Metcalfe, who moved to Austin in January, serves as professor of electrical engineering and director of innovation at the University of Texas at Austin.
This fall, Metcalfe, who also serves as general partner of Polaris Venture Partners, created a new class, One Semester Startup, along with Joshua Baer, entrepreneur and computer science specialist and John Butler, director of H.K. Entrepreneurship. On Thursday, 75 students pitched 20 startups.
But one of the most interesting ones came from Metcalfe, who halfway through the event, shared his 1980 pitch for 3Com, which sold Ethernet products. Just a few days earlier, Metcalfe had been in Japan receiving an award for his groundbreaking work at 3Com, according to this story in The Daily Texan, the UT newspaper.
Metcalfe said he didn’t have any Powerpoint slides, because his company was founded eight years before Powerpoint. In fact, Metcalfe served on the board of directors of Forethought Inc. that invented Powerpoint, which Microsoft bought in 1987 for $14 million.
“3Com’s business plan is in my hand,” Metcalfe said. “It’s about 25 pages of text that was typed on an IBM Selectric typewriter.”
3Com stood for computers, communications and compatibility.
“Three standards and compatibility was our goal” Metcalfe said. “These three standards I’m about to mention were not standards at the time For example, UNIX (operating system), TCP-IP (networking technology) that was quite new. It would take 10 more years for it to be installed on the Internet.”
The last new standard they sought to establish was Ethernet, local area networking technology that allowed computer systems to share information.
“We were going to implement those three standards and sell them to other companies,” Metcalfe said.
But 3Com’s first product was a book. Metcalfe wrote a book outlining his vision for networked computers. Then he got a directory of venture capitalists in the Silicon Valley area and called them one by one and invited them to 3Com’s offices to listen to his pitch about the company. He talked to more than 100 venture capitalists during a two-year period, he said.
“They hated the pitch you are now hearing,” Metcalfe said. “But before I let them out, we got them to buy a copy of the book at $250 a copy. I would sell a book every single time.”
3Com’s second product was the implementation of TCP-IP networking technology on a 10 megabit per second modem. The company made Ethernet adapters for mini-computers and the Fax machines.
“Ethernet had been developed for PCs of which there weren’t any,” Metcalfe said.
The first Ethernet adapter cost $5,000, Metcalfe said.
“We anticipated there would be some price erosion,” Metcalfe said. “Ethernet adapters are now virtually free.”

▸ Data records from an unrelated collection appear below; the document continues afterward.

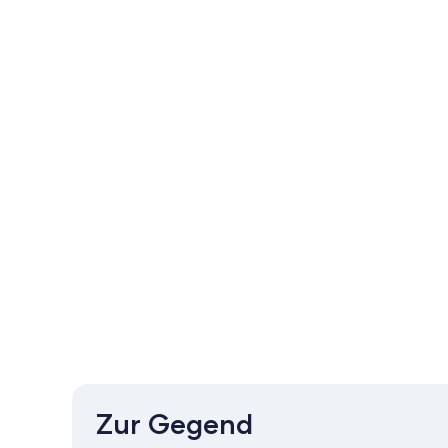
Zur Gegend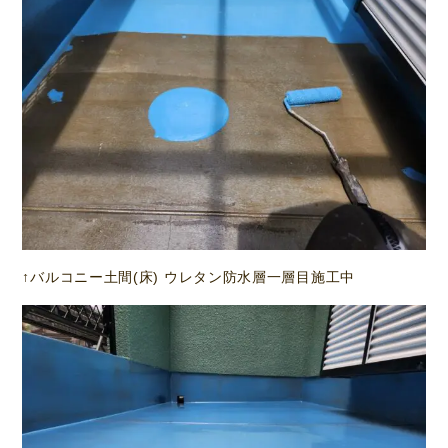
↑バルコニー土間(床) ウレタン防水層一層目施工中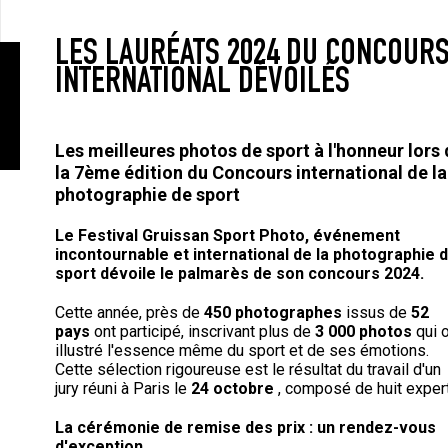
LES LAURÉATS 2024 DU CONCOUR
INTERNATIONAL DÉVOILÉS
Les meilleures photos de sport à l'honneur lors
la 7ème édition du Concours international de la
photographie de sport
Le Festival Gruissan Sport Photo, événement
incontournable et international de la photographie 
sport dévoile le palmarès de son concours 2024.
Cette année, près de
450 photographes
issus de
52
pays
ont participé, inscrivant plus de
3 000 photos
qui 
illustré l'essence même du sport et de ses émotions.
Cette sélection rigoureuse est le résultat du travail d'un
jury réuni à Paris le
24 octobre
, composé de huit exper
La cérémonie de remise des prix : un rendez-vous
d'exception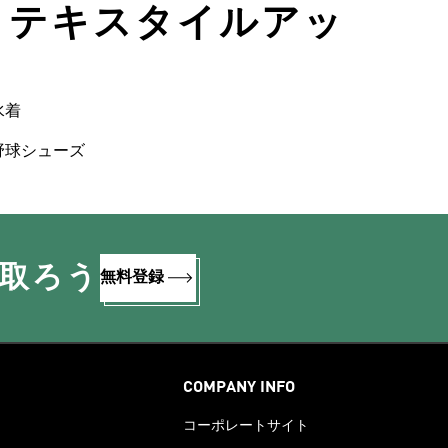
 • テキスタイルアッ
水着
野球シューズ
け取ろう
無料登録
COMPANY INFO
コーポレートサイト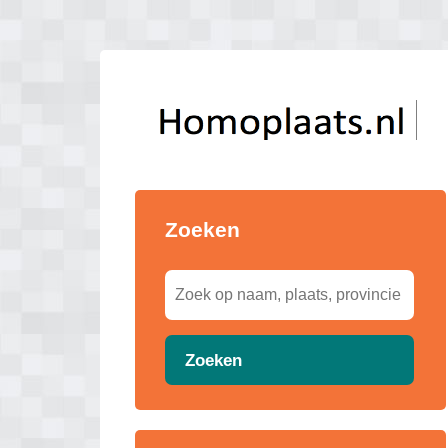
Zoeken
Zoeken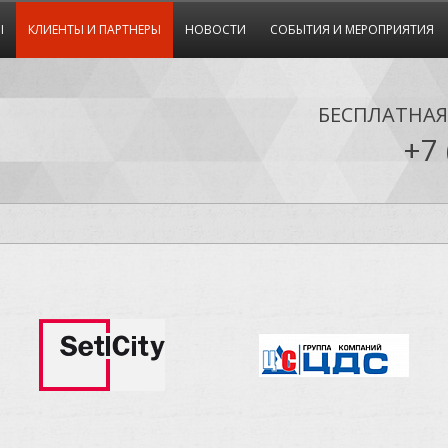
Ы
КЛИЕНТЫ И ПАРТНЕРЫ
НОВОСТИ
СОБЫТИЯ И МЕРОПРИЯТИЯ
БЕСПЛАТНА
+7 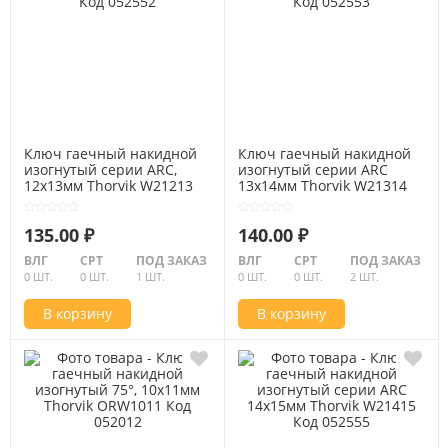
Ключ гаечный накидной
Ключ гаечный накидной
изогнутый серии ARC,
изогнутый серии ARC
12х13мм Thorvik W21213
13х14мм Thorvik W21314
Код 052552
Код 052553
135.00 ₽
140.00 ₽
ВЛГ
СРТ
ПОД ЗАКАЗ
ВЛГ
СРТ
ПОД ЗАКАЗ
0 ШТ.
0 ШТ.
1 ШТ.
0 ШТ.
0 ШТ.
2 ШТ.
В корзину
В корзину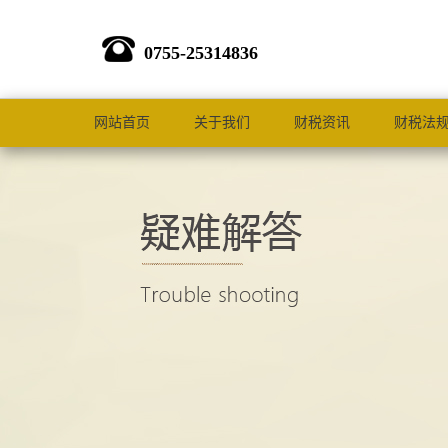
0755-25314836
网站首页
关于我们
财税资讯
财税法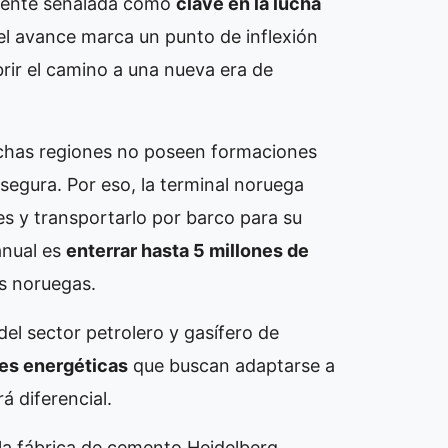
mente señalada como
clave en la lucha
 el avance marca un punto de inflexión
brir el camino a una nueva era de
uchas regiones no poseen formaciones
egura. Por eso, la terminal noruega
ses y transportarlo por barco para su
anual es
enterrar hasta 5 millones de
es noruegas.
el sector petrolero y gasífero de
les energéticas
que buscan adaptarse a
á diferencial.
la fábrica de cemento Heidelberg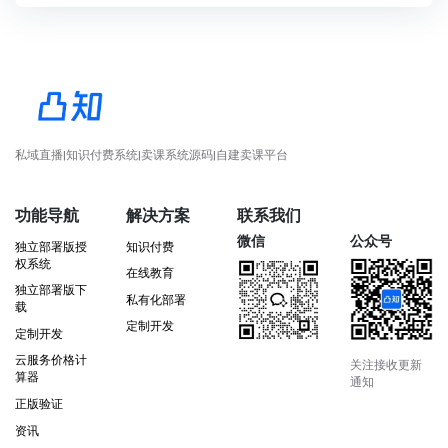
私域直播|知识付费系统|卖课系统源码|自建卖课平台
功能导航
解决方案
联系我们
微信
公众号
独立部署版授
知识付费
权系统
在线教育
独立部署版下
私有化部署
载
定制开发
定制开发
云服务价格计
关注接收更新
算器
通知
正版验证
资讯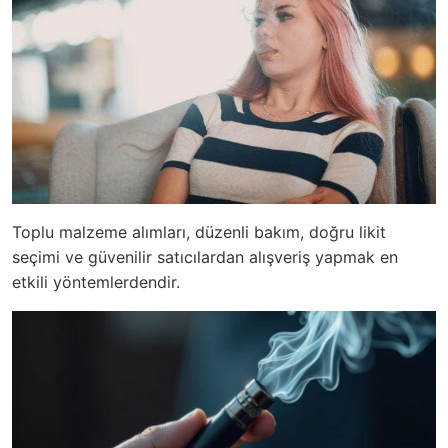
Toplu malzeme alımları, düzenli bakım, doğru likit
seçimi ve güvenilir satıcılardan alışveriş yapmak en
etkili yöntemlerdendir.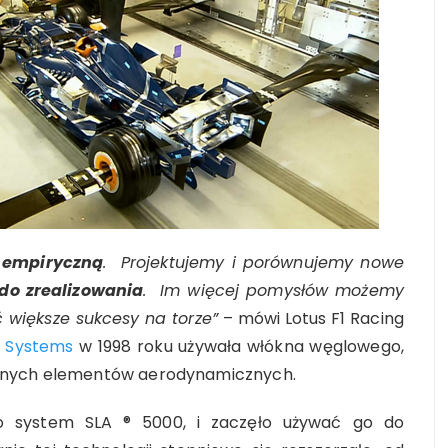
 empiryczną
. Projektujemy i porównujemy nowe
do zrealizowania
. Im więcej pomysłów możemy
większe sukcesy na torze”
– mówi Lotus F1 Racing
 Systems
w 1998 roku używała włókna węglowego,
wanych elementów aerodynamicznych.
ło system SLA ® 5000, i zaczęło używać go do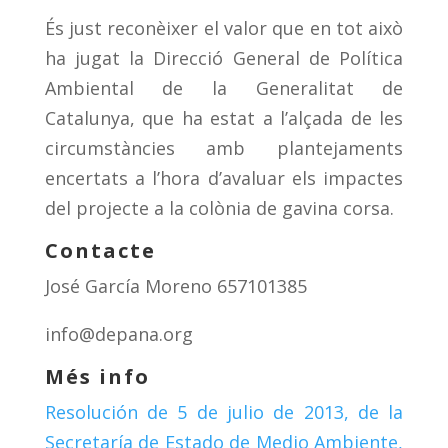
És just reconèixer el valor que en tot això
ha jugat la Direcció General de Política
Ambiental de la Generalitat de
Catalunya, que ha estat a l’alçada de les
circumstàncies amb plantejaments
encertats a l’hora d’avaluar els impactes
del projecte a la colònia de gavina corsa.
Contacte
José García Moreno 657101385
info@depana.org
Més info
Resolución de 5 de julio de 2013, de la
Secretaría de Estado de Medio Ambiente,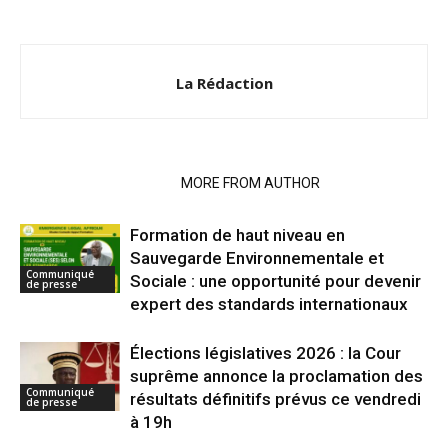
La Rédaction
RELATED ARTICLES
MORE FROM AUTHOR
Formation de haut niveau en
Sauvegarde Environnementale et
Communiqué
Sociale : une opportunité pour devenir
de presse
expert des standards internationaux
Élections législatives 2026 : la Cour
suprême annonce la proclamation des
Communiqué
résultats définitifs prévus ce vendredi
de presse
à 19h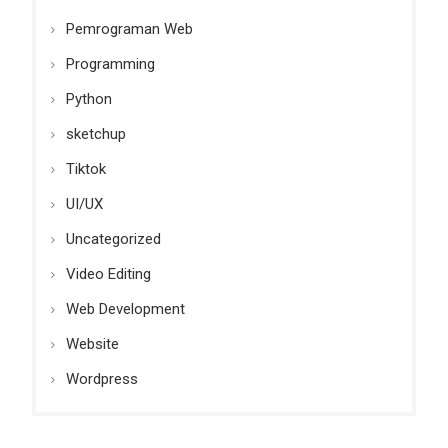
Pemrograman Web
Programming
Python
sketchup
Tiktok
UI/UX
Uncategorized
Video Editing
Web Development
Website
Wordpress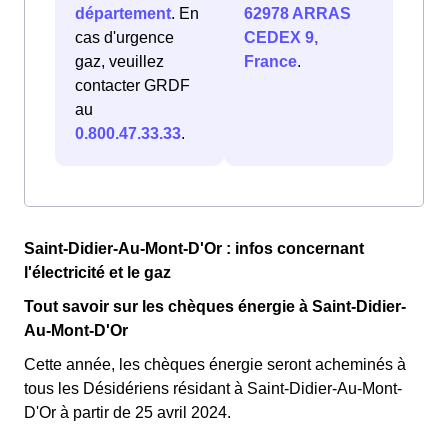
département
. En
62978 ARRAS
cas d'urgence
CEDEX 9,
gaz, veuillez
France
.
contacter GRDF
au
0.800.47.33.33
.
Saint-Didier-Au-Mont-D'Or : infos concernant
l'électricité et le gaz
Tout savoir sur les chèques énergie à Saint-Didier-
Au-Mont-D'Or
Cette année, les chèques énergie seront acheminés à
tous les Désidériens résidant à Saint-Didier-Au-Mont-
D'Or à partir de 25 avril 2024.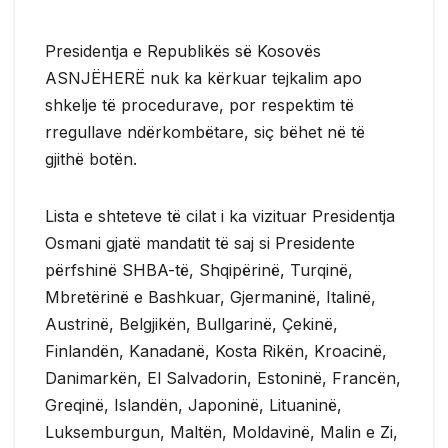
Presidentja e Republikës së Kosovës
ASNJËHERË nuk ka kërkuar tejkalim apo
shkelje të procedurave, por respektim të
rregullave ndërkombëtare, siç bëhet në të
gjithë botën.
Lista e shteteve të cilat i ka vizituar Presidentja
Osmani gjatë mandatit të saj si Presidente
përfshinë SHBA-të, Shqipërinë, Turqinë,
Mbretërinë e Bashkuar, Gjermaninë, Italinë,
Austrinë, Belgjikën, Bullgarinë, Çekinë,
Finlandën, Kanadanë, Kosta Rikën, Kroacinë,
Danimarkën, El Salvadorin, Estoninë, Francën,
Greqinë, Islandën, Japoninë, Lituaninë,
Luksemburgun, Maltën, Moldavinë, Malin e Zi,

Sun Microsystem was just getting started and bought 3Com’s multi-bus Ethernet.
“Very soon we were selling hundreds every month – hundreds of them,” Metcalfe said.
Then 3Com created an Ethernet product designed for a new computer called the IBM personal computer.
“Very soon we were shipping millions per month,” Metcalfe said. “This is what they call being in the vortex of the tornado and I recommend it highly.”
3Com decided to sell its product directly to consumers. But that was a really bad idea because the company didn’t have a way to reach those consumers.
“The next day we lucked out and they invented computer stores,” Metcalfe said. “We put our product in computer stores and the business took off.”
3Com had $5.7 billion in revenue in 1999.
“But everyone had $5.7 billion in revenue in 1999,” Metcalfe said.
Last year, 3Com became part of Hewlett Packard.
An audience member asked Metcalfe what would he do differently if he could change anything.
“Not one single thing” Metcalfe said. “It’s very dangerous to mess with the past. I would not change one thing about that outcome. It has all worked out perfectly and let’s not mess with it.”